> What you are asked to do
Copy out, without any change, the lines between the line containing "family: Euphorbiaceae" and the line containing "common name: Giant golden orb weaver", inclusive.

::::::

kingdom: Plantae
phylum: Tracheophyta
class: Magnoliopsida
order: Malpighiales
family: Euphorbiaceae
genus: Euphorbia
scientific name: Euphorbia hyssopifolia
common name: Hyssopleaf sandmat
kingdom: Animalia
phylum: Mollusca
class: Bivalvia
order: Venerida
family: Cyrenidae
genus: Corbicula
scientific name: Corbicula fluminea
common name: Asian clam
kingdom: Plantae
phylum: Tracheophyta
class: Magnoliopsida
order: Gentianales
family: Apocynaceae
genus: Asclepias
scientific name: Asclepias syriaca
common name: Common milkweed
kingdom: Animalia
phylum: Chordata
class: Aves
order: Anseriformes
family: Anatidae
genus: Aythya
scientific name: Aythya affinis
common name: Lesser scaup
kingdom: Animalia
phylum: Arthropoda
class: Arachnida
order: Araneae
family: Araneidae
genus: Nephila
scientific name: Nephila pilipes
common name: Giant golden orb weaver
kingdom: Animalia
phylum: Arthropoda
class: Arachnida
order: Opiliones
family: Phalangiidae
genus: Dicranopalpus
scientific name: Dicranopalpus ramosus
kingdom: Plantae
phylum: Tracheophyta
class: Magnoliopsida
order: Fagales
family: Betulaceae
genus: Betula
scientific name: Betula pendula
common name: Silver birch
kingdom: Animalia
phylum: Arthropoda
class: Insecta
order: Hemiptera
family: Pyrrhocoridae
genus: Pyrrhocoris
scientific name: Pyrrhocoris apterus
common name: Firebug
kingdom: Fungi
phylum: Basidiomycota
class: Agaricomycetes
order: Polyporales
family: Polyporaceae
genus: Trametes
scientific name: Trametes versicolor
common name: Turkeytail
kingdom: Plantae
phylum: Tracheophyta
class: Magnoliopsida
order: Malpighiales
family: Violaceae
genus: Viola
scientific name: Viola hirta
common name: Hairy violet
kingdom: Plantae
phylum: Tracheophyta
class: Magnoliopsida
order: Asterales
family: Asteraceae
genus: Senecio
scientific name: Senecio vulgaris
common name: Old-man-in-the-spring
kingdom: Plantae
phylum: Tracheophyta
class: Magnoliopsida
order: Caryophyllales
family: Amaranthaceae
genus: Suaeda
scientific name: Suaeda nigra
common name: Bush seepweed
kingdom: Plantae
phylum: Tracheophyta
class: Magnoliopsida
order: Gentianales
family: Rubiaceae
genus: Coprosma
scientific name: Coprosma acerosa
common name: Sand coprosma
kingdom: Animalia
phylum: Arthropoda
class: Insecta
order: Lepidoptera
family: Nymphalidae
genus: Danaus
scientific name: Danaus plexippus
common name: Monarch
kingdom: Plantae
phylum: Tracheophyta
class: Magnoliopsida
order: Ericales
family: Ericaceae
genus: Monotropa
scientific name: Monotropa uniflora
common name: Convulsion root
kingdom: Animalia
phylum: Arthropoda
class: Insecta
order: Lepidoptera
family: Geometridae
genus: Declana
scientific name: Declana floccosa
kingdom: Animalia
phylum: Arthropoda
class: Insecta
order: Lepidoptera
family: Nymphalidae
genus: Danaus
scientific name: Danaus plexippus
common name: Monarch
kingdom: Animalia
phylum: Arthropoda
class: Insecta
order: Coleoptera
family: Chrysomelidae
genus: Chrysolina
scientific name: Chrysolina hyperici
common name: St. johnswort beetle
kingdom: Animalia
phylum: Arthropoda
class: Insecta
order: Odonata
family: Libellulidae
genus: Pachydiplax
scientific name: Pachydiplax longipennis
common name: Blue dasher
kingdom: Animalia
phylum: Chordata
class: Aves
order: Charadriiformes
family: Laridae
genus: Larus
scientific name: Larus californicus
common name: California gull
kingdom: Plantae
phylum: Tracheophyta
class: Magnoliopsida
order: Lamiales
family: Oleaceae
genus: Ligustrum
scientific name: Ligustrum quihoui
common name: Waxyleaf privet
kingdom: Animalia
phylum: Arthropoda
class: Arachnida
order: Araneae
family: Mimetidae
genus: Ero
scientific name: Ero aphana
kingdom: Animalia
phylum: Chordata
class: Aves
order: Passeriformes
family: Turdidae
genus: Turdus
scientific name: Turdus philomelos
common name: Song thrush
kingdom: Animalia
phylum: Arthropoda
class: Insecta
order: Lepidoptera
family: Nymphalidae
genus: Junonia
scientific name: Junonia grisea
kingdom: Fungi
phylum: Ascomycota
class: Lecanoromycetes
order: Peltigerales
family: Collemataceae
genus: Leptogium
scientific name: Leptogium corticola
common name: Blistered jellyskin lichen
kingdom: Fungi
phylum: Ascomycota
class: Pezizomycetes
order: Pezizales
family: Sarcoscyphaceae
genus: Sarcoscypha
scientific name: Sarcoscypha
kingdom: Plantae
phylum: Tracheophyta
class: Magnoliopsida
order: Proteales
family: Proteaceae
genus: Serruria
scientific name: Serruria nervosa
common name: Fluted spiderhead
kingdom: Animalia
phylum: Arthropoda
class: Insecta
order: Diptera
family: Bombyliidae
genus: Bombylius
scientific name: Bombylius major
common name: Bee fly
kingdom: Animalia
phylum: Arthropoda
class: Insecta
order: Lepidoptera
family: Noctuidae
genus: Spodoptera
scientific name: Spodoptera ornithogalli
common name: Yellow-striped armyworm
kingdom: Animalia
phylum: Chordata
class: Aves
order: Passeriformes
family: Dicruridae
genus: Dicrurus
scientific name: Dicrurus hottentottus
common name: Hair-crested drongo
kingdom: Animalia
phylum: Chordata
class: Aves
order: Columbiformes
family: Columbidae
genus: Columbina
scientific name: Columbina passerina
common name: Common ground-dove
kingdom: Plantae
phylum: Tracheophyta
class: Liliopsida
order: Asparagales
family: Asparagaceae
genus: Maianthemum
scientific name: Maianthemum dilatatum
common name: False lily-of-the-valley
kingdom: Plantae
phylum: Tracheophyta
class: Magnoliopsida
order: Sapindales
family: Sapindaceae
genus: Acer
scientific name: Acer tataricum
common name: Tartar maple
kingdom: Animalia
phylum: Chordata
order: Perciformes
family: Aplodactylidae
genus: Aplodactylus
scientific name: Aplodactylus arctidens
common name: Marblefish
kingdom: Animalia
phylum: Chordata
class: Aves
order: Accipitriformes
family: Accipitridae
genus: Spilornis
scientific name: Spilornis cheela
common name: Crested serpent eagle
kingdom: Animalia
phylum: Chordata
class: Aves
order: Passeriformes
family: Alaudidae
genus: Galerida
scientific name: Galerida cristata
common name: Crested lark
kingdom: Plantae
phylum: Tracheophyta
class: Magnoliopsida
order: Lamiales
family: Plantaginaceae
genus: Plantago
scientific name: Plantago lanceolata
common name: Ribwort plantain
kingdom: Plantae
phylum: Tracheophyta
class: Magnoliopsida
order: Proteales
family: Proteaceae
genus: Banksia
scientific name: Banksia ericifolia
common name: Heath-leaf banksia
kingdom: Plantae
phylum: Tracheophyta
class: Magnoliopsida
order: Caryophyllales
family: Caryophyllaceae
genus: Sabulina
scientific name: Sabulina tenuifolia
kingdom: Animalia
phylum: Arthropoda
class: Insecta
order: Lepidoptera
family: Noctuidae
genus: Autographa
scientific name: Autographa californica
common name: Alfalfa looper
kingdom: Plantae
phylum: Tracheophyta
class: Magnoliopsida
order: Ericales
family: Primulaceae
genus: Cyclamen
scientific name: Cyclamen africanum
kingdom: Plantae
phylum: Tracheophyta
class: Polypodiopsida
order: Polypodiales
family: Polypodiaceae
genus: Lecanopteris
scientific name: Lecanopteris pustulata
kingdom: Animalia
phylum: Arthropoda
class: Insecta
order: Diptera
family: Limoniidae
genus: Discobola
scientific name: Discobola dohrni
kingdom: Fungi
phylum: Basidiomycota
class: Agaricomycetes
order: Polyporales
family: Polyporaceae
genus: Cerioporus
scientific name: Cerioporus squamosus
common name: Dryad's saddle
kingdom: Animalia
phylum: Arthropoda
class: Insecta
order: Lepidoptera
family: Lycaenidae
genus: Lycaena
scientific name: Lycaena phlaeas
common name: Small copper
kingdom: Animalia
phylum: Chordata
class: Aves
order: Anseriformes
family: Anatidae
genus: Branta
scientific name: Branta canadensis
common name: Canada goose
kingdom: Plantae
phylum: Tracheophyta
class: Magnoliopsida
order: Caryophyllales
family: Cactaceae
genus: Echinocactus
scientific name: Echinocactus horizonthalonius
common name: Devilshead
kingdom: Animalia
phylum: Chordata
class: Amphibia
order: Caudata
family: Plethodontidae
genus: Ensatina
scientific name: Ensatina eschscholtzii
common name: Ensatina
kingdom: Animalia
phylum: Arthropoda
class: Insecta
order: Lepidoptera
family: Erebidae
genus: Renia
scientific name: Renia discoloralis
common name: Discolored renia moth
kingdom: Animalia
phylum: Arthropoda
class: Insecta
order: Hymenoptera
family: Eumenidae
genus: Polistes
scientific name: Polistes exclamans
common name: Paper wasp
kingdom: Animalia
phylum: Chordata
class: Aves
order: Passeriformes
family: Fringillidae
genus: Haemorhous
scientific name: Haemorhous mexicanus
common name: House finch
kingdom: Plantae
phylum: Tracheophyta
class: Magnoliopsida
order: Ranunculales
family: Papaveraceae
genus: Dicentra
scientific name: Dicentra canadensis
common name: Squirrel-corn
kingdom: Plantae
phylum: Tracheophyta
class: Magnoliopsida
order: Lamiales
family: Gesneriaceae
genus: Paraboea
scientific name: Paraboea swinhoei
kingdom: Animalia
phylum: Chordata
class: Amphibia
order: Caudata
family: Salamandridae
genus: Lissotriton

::::::

> Result
family: Euphorbiaceae
genus: Euphorbia
scientific name: Euphorbia hyssopifolia
common name: Hyssopleaf sandmat
kingdom: Animalia
phylum: Mollusca
class: Bivalvia
order: Venerida
family: Cyrenidae
genus: Corbicula
scientific name: Corbicula fluminea
common name: Asian clam
kingdom: Plantae
phylum: Tracheophyta
class: Magnoliopsida
order: Gentianales
family: Apocynaceae
genus: Asclepias
scientific name: Asclepias syriaca
common name: Common milkweed
kingdom: Animalia
phylum: Chordata
class: Aves
order: Anseriformes
family: Anatidae
genus: Aythya
scientific name: Aythya affinis
common name: Lesser scaup
kingdom: Animalia
phylum: Arthropoda
class: Arachnida
order: Araneae
family: Araneidae
genus: Nephila
scientific name: Nephila pilipes
common name: Giant golden orb weaver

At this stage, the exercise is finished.